Restate all of the entries exactly, dropping any pictures they hold.

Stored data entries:
********************
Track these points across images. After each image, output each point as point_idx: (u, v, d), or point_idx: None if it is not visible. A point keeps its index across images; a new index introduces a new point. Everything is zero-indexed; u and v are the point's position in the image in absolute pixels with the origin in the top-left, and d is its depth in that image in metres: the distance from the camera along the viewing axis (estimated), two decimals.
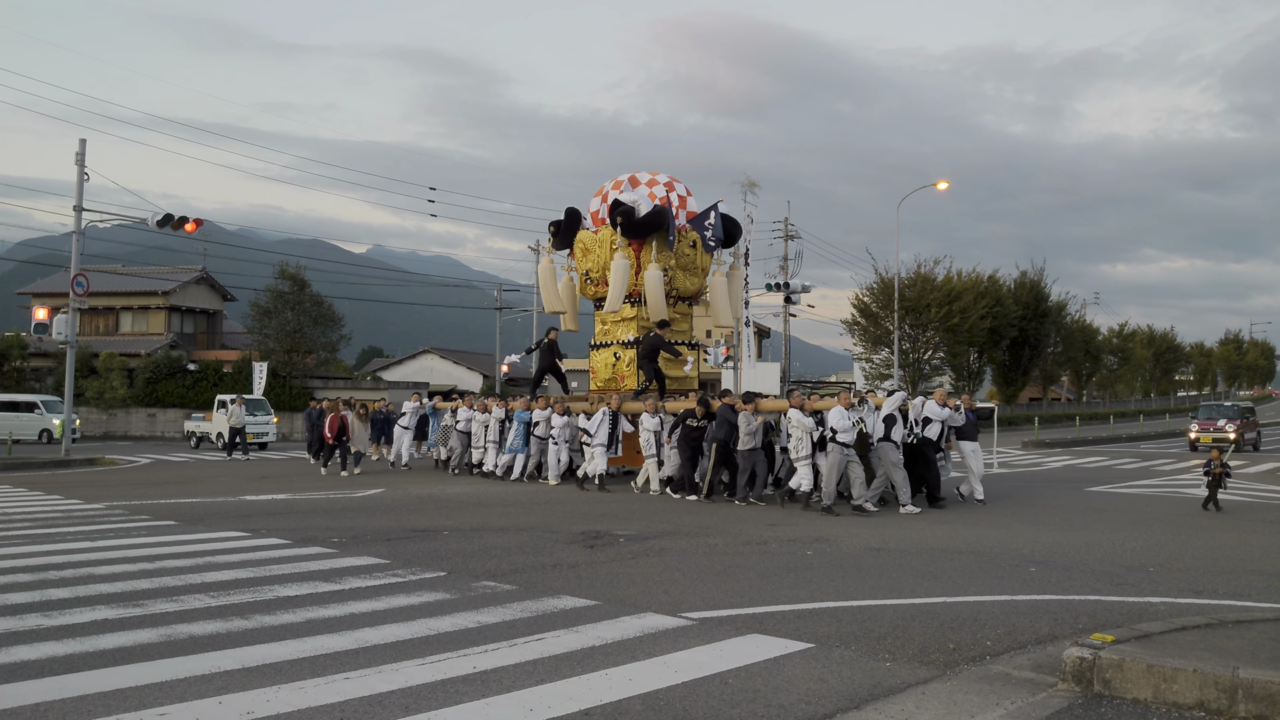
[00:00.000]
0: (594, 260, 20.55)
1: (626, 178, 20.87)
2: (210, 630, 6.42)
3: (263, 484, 18.22)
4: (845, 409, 13.91)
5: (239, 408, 26.93)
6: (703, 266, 20.87)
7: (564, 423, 18.22)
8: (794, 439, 14.20)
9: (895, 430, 14.05)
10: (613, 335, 20.72)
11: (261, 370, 37.70)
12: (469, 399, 21.38)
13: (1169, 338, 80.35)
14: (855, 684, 5.37)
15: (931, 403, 14.82)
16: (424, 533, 11.33)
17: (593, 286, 20.94)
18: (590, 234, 20.81)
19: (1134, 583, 8.51)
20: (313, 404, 26.19)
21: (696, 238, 20.31)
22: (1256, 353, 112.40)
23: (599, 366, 21.00)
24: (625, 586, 8.06)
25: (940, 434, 14.85)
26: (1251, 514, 14.18)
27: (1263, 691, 4.72)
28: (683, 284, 20.47)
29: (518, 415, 18.89)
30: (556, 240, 21.82)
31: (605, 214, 20.29)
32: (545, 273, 21.98)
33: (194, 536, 10.95)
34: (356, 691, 5.12)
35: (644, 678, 5.40)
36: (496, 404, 19.90)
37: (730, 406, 15.21)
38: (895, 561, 9.58)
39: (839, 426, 13.74)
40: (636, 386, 19.30)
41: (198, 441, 32.54)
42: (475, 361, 61.46)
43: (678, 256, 20.14)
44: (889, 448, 14.00)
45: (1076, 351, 51.83)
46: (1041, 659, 5.87)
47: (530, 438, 18.71)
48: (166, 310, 46.72)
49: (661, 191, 20.34)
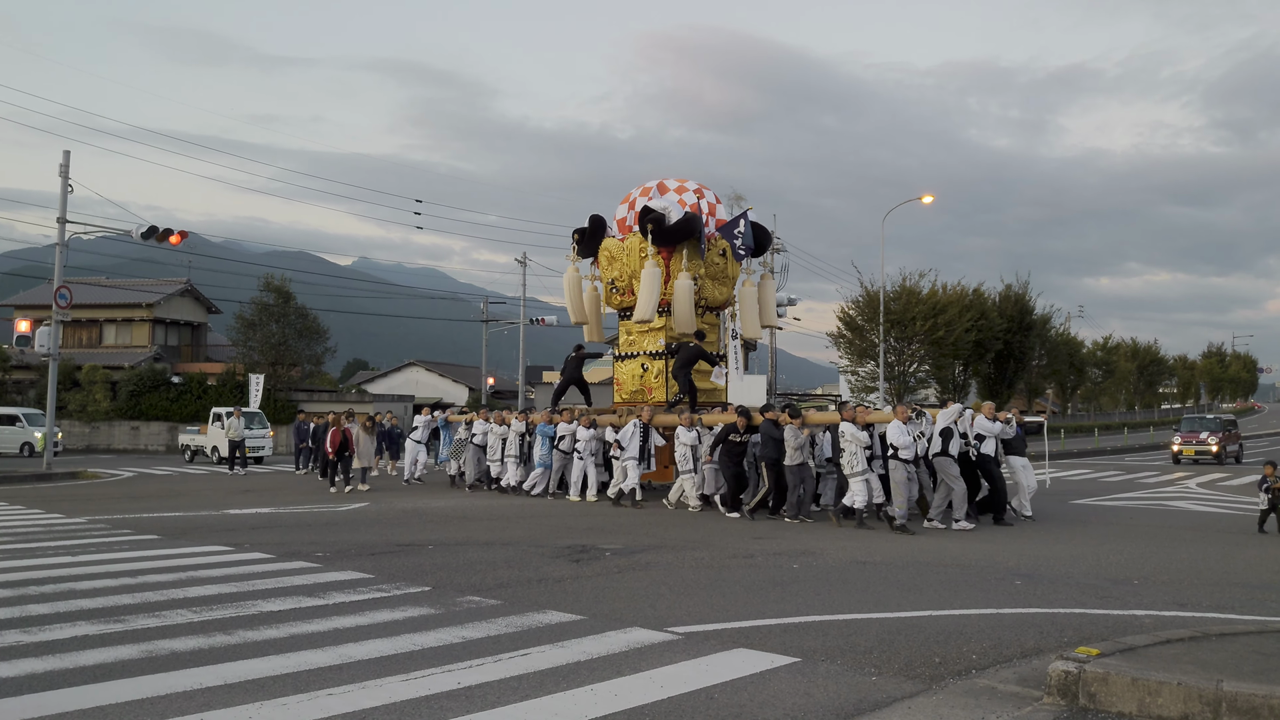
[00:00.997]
0: (620, 269, 19.95)
1: (655, 184, 20.26)
2: (192, 646, 6.36)
3: (246, 498, 18.11)
4: (902, 422, 13.36)
5: (237, 420, 26.11)
6: (732, 276, 20.31)
7: (590, 436, 17.51)
8: (847, 453, 13.57)
9: (952, 444, 13.53)
10: (639, 346, 20.10)
11: (258, 383, 37.10)
12: (483, 412, 20.75)
13: (1153, 351, 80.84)
14: (841, 699, 5.36)
15: (981, 417, 14.28)
16: (408, 547, 11.27)
17: (618, 296, 20.28)
18: (616, 242, 20.21)
19: (1118, 595, 8.53)
20: (301, 417, 25.95)
21: (726, 246, 19.70)
22: (1239, 366, 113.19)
********************
### EXERCISE RESULT
Track these points across images. After each image, output each point as point_idx: (u, v, d), or point_idx: None if it is not visible. A point keeps its index across images; a new index introduces a new point. Everything is zero-indexed; u and v are the point's position in the image in absolute pixels with the origin in the top-left, and d is its depth in that image in metres: the distance from the camera along the viewing axis (estimated), two decimals.
[00:00.000]
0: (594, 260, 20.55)
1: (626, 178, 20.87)
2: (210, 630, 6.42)
3: (263, 484, 18.22)
4: (845, 409, 13.91)
5: (239, 408, 26.93)
6: (703, 266, 20.87)
7: (564, 423, 18.22)
8: (794, 439, 14.20)
9: (895, 430, 14.05)
10: (613, 335, 20.72)
11: (261, 370, 37.70)
12: (469, 399, 21.38)
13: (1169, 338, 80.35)
14: (855, 684, 5.37)
15: (931, 403, 14.82)
16: (424, 533, 11.33)
17: (593, 286, 20.94)
18: (590, 234, 20.81)
19: (1134, 583, 8.51)
20: (313, 404, 26.19)
21: (696, 238, 20.31)
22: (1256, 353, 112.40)
23: (599, 366, 21.00)
24: (625, 586, 8.06)
25: (940, 434, 14.85)
26: (1251, 514, 14.18)
27: (1263, 691, 4.72)
28: (683, 284, 20.47)
29: (518, 415, 18.89)
30: (556, 240, 21.82)
31: (605, 214, 20.29)
32: (545, 273, 21.98)
33: (194, 536, 10.95)
34: (356, 691, 5.12)
35: (644, 678, 5.40)
36: (496, 404, 19.90)
37: (730, 406, 15.21)
38: (895, 561, 9.58)
39: (839, 426, 13.74)
40: (636, 386, 19.30)
41: (198, 441, 32.54)
42: (475, 361, 61.46)
43: (678, 256, 20.14)
44: (889, 448, 14.00)
45: (1076, 351, 51.83)
46: (1041, 659, 5.87)
47: (530, 438, 18.71)
48: (166, 310, 46.72)
49: (661, 191, 20.34)
[00:00.997]
0: (620, 269, 19.95)
1: (655, 184, 20.26)
2: (192, 646, 6.36)
3: (246, 498, 18.11)
4: (902, 422, 13.36)
5: (237, 420, 26.11)
6: (732, 276, 20.31)
7: (590, 436, 17.51)
8: (847, 453, 13.57)
9: (952, 444, 13.53)
10: (639, 346, 20.10)
11: (258, 383, 37.10)
12: (483, 412, 20.75)
13: (1153, 351, 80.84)
14: (841, 699, 5.36)
15: (981, 417, 14.28)
16: (408, 547, 11.27)
17: (618, 296, 20.28)
18: (616, 242, 20.21)
19: (1118, 595, 8.53)
20: (301, 417, 25.95)
21: (726, 246, 19.70)
22: (1239, 366, 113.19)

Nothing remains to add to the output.